| Arbeitsauftrag |
Kannst du aus dem Text über Turki Al-Sheikh die Stelle wörtlich herausziehen, die mit „Turki Al-Sheikh: Der“ beginnt und sich bis einschließlich „auch mit Geschick.“ fortsetzt?

--- Seitentext ---

Turki Al-Sheikh: Der Strippenzieher (I)

Turki Al-Sheikh ist der derzeit mächtigste Mann im Boxsport. Der saudische „Unterhaltungs-Minister“ hat sein umstrittenes Land in weniger als fünf Jahren zum Mekka des Faustkampfs gemacht – mit viel Geld, aber auch mit Geschick.

Stolz posiert Turki Al-Sheikh (3.v.r.) im Vorfeld des „Ring of Fire“ mit den Box-Mächtigen. Von links nach rechts: Fury-Manager Spencer Brown, Tyson Fury, Promoter Frank Warren, Hollywood-Legende Sylvester Stallone, Usyk-Manager Alexander Krassyuk, Oleksandr Usyk. (Foto: Getty Images / Alex Pantling)

Turki Al-Sheikh, 42, will nicht mehr und nicht weniger, als die Welt zu revolutionieren – zumindest die Welt des Profi-Boxsports. Sein ultimatives Ziel: eine neue, globale Institution, unter deren Dach künftig sämtliche Top-Fighter um einen globalen Titel pro Limit kämpfen sollen. Eine Art Weltliga, eine UFC für Boxer. Wie die Nachrichtenagentur Reuters Mitte Juni berichtete, gab es diesbezüglich bereits ausführliche Gespräche zwischen Al-Sheikh und den weltgrößten Promotern wie Matchroom Boxing (Eddie Hearn) oder Golden Boy Promotions (Oscar de la Hoya).

„Es gibt eine große Chance im Boxsport“, hatte Turki Al-Sheikh bereits Anfang des Jahres gegenüber dem US-Sportsender ESPN orakelt. „Aber man muss den Markt verbessern.“ Statt der vier rivalisierenden Welt-Boxverbände WBA, WBC, WBO und IBF mit ihren teils unerklärlichen Weltranglisten und ihrem immer undurchdringlicher werdenden Titel-Dschungel soll es künftig nur noch eine legitime Organisation geben. Unter dem Kommando von Al-Sheikh und den Saudis.

--- Bereitgestelltes Material ---

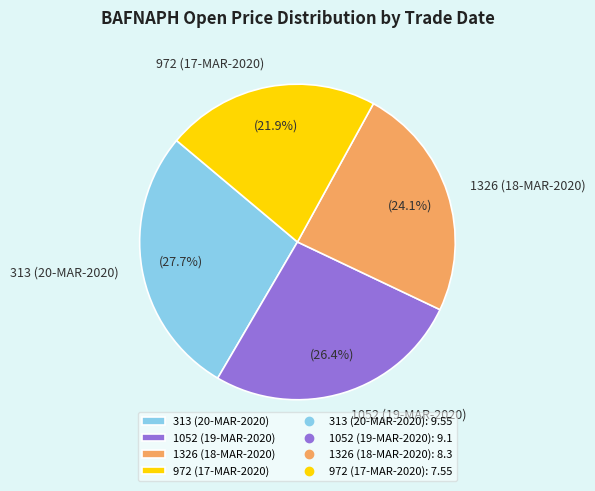

True or false: 1326 (18-MAR-2020) accounts for 31% of the total.

False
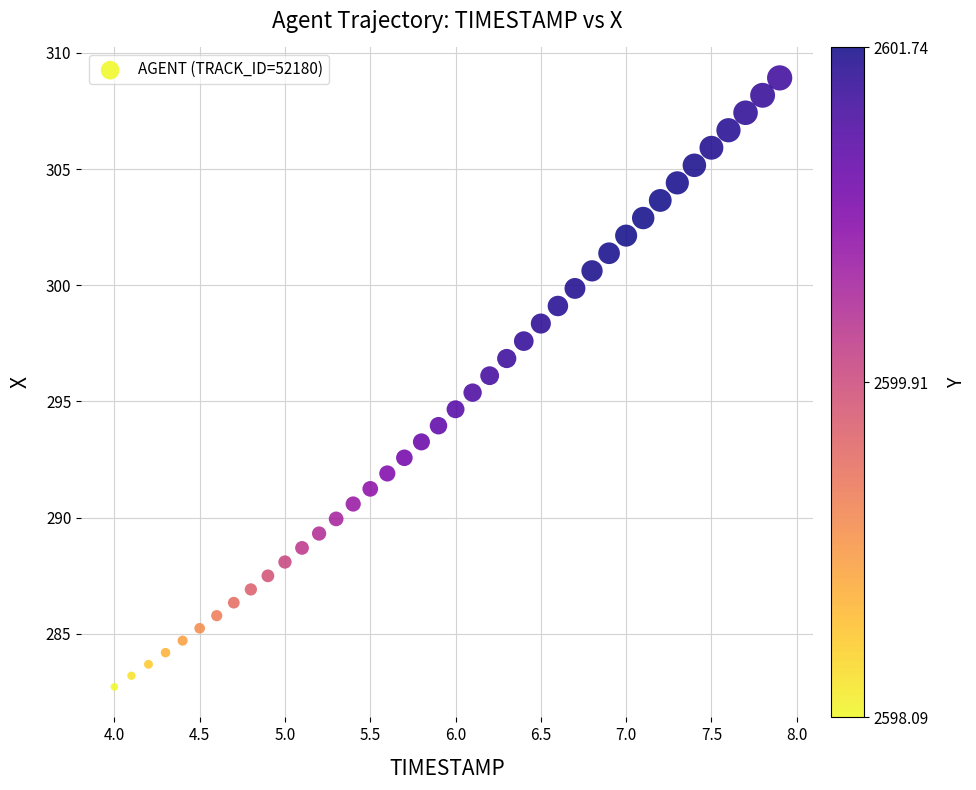

What is the range of Y values (max minus min)?

26.2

---

| Lösung |
Turki Al-Sheikh: Der Strippenzieher (I)

Turki Al-Sheikh ist der derzeit mächtigste Mann im Boxsport. Der saudische „Unterhaltungs-Minister“ hat sein umstrittenes Land in weniger als fünf Jahren zum Mekka des Faustkampfs gemacht – mit viel Geld, aber auch mit Geschick.